今やFIFA公式ホームページで世界中に発信されるニックネームとなった三浦知良選手の「キング・カズ」。

この名は、1993年10月22日付のカタール紙「ガルフ・タイムズ」の一面に大きく「KING KAZU」と書かれたのがはじまりだということをご存知だろうか。 名付けたのは当時記者だったデイヴィット・ジェイムズ氏である。

三浦選手は日本代表の一員としてカタールで行われていたW杯アジア最終予選を戦っていた。後にドーハの悲劇と呼ばれる大会である。 W杯初出場を目指す日本代表だったが、1敗1分けと早くも敗退の危機を迎えていた。迎えた3戦目の北朝鮮戦で、三浦選手はそんな重苦しい雰囲気を鮮やかなプレーで一蹴。2得点1アシストの大活躍で日本代表を蘇らせた。1993年10月22日はその北朝鮮戦の翌日である。

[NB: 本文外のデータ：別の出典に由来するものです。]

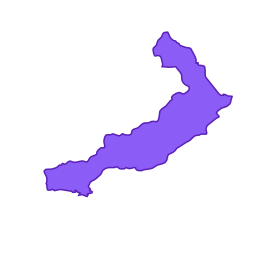 outline of Xaignabouri, rotated 52°
{"feature_id": "LAO-3278", "entity_name": "Xaignabouri", "entity_type": "Province", "adm_level": 1, "iso_a3": "LAO", "parent_name": "Laos", "parent_adm1": "", "projection": "natural_earth1", "projection_center": [101.237, 18.696], "detail": "fine", "context": "isolated", "style": "filled", "palette": "violet", "viewbox_px": 256, "rotation_deg": 52, "n_neighbors": 0, "source": "natural_earth", "source_scale": "10m", "svg_char_len": 4296}
<svg xmlns="http://www.w3.org/2000/svg" viewBox="0 0 256 256"><g transform="rotate(52 128 128)"><path d="M75.7,43.5L75.3,42.8L75.0,41.7L75.3,40.2L76.9,37.7L79.2,38.1L82.2,39.0L84.5,38.9L86.8,38.4L88.9,36.9L90.4,37.0L91.8,36.4L92.5,36.0L93.2,35.9L94.2,36.1L95.1,36.0L95.7,35.7L100.6,32.5L101.6,31.4L102.8,30.3L103.6,29.8L104.6,29.7L113.1,31.2L116.3,32.4L118.7,34.5L119.0,33.9L119.4,33.1L119.6,32.7L120.1,32.7L121.1,33.9L122.2,33.5L123.9,31.6L125.7,30.2L126.3,29.9L127.2,30.0L127.9,30.4L128.5,30.8L129.9,31.6L134.4,35.0L136.0,35.5L156.9,35.3L159.5,34.7L161.0,32.7L160.2,32.1L161.1,31.1L162.6,30.3L163.7,29.9L164.4,29.4L166.4,27.2L167.2,26.5L168.8,28.7L169.8,30.1L170.9,31.3L171.7,32.9L171.8,36.8L170.5,40.6L169.9,42.1L169.9,47.1L170.7,49.1L172.7,49.2L174.7,49.0L175.3,49.6L174.7,52.5L174.8,63.5L175.1,64.6L175.7,65.7L176.5,66.8L177.6,67.6L180.4,69.0L181.0,69.9L180.6,70.7L178.3,73.4L177.7,74.7L177.4,76.3L175.8,79.0L175.4,80.1L175.3,81.6L175.8,86.5L175.7,88.2L175.1,90.9L174.4,98.9L174.3,100.4L174.0,101.3L173.9,102.2L174.2,102.9L174.5,103.5L174.7,104.3L174.9,106.0L174.8,107.9L174.1,110.9L173.9,112.4L174.3,113.7L177.2,117.3L178.0,120.0L177.5,122.5L175.4,127.4L175.1,129.1L174.8,132.6L174.5,134.1L172.3,138.5L171.2,140.1L169.7,144.0L169.0,144.8L168.8,145.1L167.3,146.5L166.5,146.9L165.6,147.1L164.7,147.0L164.0,146.5L162.9,147.6L161.6,150.6L160.9,151.9L159.3,153.1L158.3,153.6L158.0,154.4L158.0,155.3L157.8,156.1L157.1,157.2L156.1,158.5L154.9,159.6L153.7,160.0L152.2,160.3L151.5,161.1L151.2,162.2L150.6,163.4L147.3,167.6L146.1,170.3L145.8,173.6L146.2,174.7L147.5,177.3L147.8,178.3L148.2,184.2L148.0,186.7L147.6,189.0L147.5,191.1L149.0,193.9L149.3,194.7L149.8,195.3L150.9,195.5L152.5,195.2L153.1,195.4L153.5,196.7L154.0,196.7L154.5,196.2L155.5,195.6L156.4,195.5L156.9,196.4L156.7,197.0L155.4,199.5L155.4,200.0L155.9,200.4L156.0,200.5L155.2,200.9L156.8,202.3L155.4,203.4L153.1,204.5L151.7,206.1L151.4,206.8L151.1,207.4L150.8,208.0L150.7,208.2L150.0,206.6L149.9,206.1L149.8,205.8L149.6,205.7L149.4,205.8L149.0,206.1L148.1,207.1L147.1,207.2L146.0,207.1L145.1,207.5L144.6,208.2L145.1,208.4L145.8,208.5L146.2,208.6L146.1,209.1L146.0,209.3L144.8,211.1L144.3,211.3L143.8,211.3L142.9,211.6L135.2,218.7L133.9,220.7L132.5,223.7L132.1,224.4L131.3,224.8L130.3,225.0L129.6,225.4L129.5,226.7L128.3,228.6L127.9,229.0L127.2,229.5L126.7,229.3L124.7,228.3L122.6,226.9L121.4,226.7L120.5,225.3L119.3,224.1L118.1,223.2L116.7,222.4L113.7,221.7L111.2,221.2L110.1,220.2L110.0,218.4L111.0,216.7L113.3,213.6L114.8,209.9L114.9,209.3L115.3,207.8L115.1,206.1L115.0,205.3L115.1,204.6L115.6,204.1L116.2,203.7L116.3,203.5L116.3,203.3L116.3,203.1L116.2,203.0L115.8,202.4L115.6,201.9L115.7,201.3L116.2,200.9L117.7,200.2L118.0,199.2L117.8,196.4L118.1,194.7L118.6,193.8L120.8,192.5L122.6,190.6L123.7,188.6L124.6,186.5L125.8,184.3L126.8,183.5L129.0,181.9L129.5,180.8L129.3,179.7L128.1,176.6L127.9,175.0L128.2,173.6L129.2,170.5L129.4,169.2L129.1,168.5L128.7,168.0L128.2,167.7L127.8,167.3L127.2,165.6L127.0,165.0L126.9,162.1L127.1,161.3L127.5,160.7L128.6,159.2L128.9,158.7L128.2,157.6L123.8,155.3L123.2,154.7L121.6,153.0L120.6,151.5L120.1,150.1L120.5,148.4L122.5,146.1L123.0,144.5L123.2,143.7L123.5,143.3L127.9,140.5L128.9,139.5L129.1,138.6L129.0,136.7L129.2,135.9L129.7,135.4L130.9,134.9L131.5,134.5L133.5,132.5L134.4,131.1L134.7,129.9L134.4,128.6L132.7,126.7L132.4,125.2L132.6,123.9L133.6,121.2L134.0,119.8L133.6,114.9L133.7,113.3L134.2,111.9L135.9,109.7L136.6,108.4L137.3,105.7L137.8,104.6L140.8,101.3L140.2,98.9L138.3,96.5L135.3,93.5L134.4,92.5L134.0,91.2L133.8,89.3L134.0,84.5L132.6,77.6L132.6,77.1L132.7,76.7L132.7,76.2L132.5,75.5L132.1,75.2L130.9,74.9L130.5,74.5L130.0,72.1L130.4,68.7L131.5,65.8L133.0,64.7L134.6,64.2L135.6,62.4L135.9,60.1L135.8,58.0L135.5,57.0L135.2,56.1L134.6,55.5L133.7,54.9L132.5,54.6L131.8,54.8L131.2,55.3L130.4,55.8L128.7,56.3L126.7,56.6L124.7,56.4L122.8,55.6L119.8,53.5L118.2,52.8L116.3,52.6L110.1,52.7L109.7,52.6L109.4,52.6L108.7,53.1L108.4,53.5L107.6,55.1L104.8,58.9L101.6,62.3L100.9,63.4L100.4,63.2L99.9,62.3L99.3,61.5L98.2,60.9L92.6,58.5L90.8,58.6L89.3,59.8L88.5,61.2L88.0,62.3L86.7,62.4L84.8,61.7L82.8,60.7L81.5,59.9L80.7,58.9L80.5,57.7L80.5,56.3L80.2,55.0L79.7,53.9L78.3,51.9L77.7,50.9L77.3,49.5L77.1,46.8L76.9,45.5L76.4,44.5L75.7,43.5Z" fill="#8b5cf6" stroke="#5b21b6" stroke-width="1.5"/></g></svg>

D・ジェイムズ氏は、この試合で三浦選手が見せつけた圧倒的な存在感を読者に伝えようと、サッカーの王様ペレ氏の「キング・ペレ」とかけて「キング・カズ」と見出しを打ったのだ。

三浦選手は、サッカーの「キング」といえばやはりペレ氏であるという思いも強く、当時は抵抗もあったそうだ。今ではそのペレ氏をお手本に「キング」の名に恥じない言動を心がけているという。

中東の外国人記者がつけた一つの見出しが、日本に本物の王様を生み出した。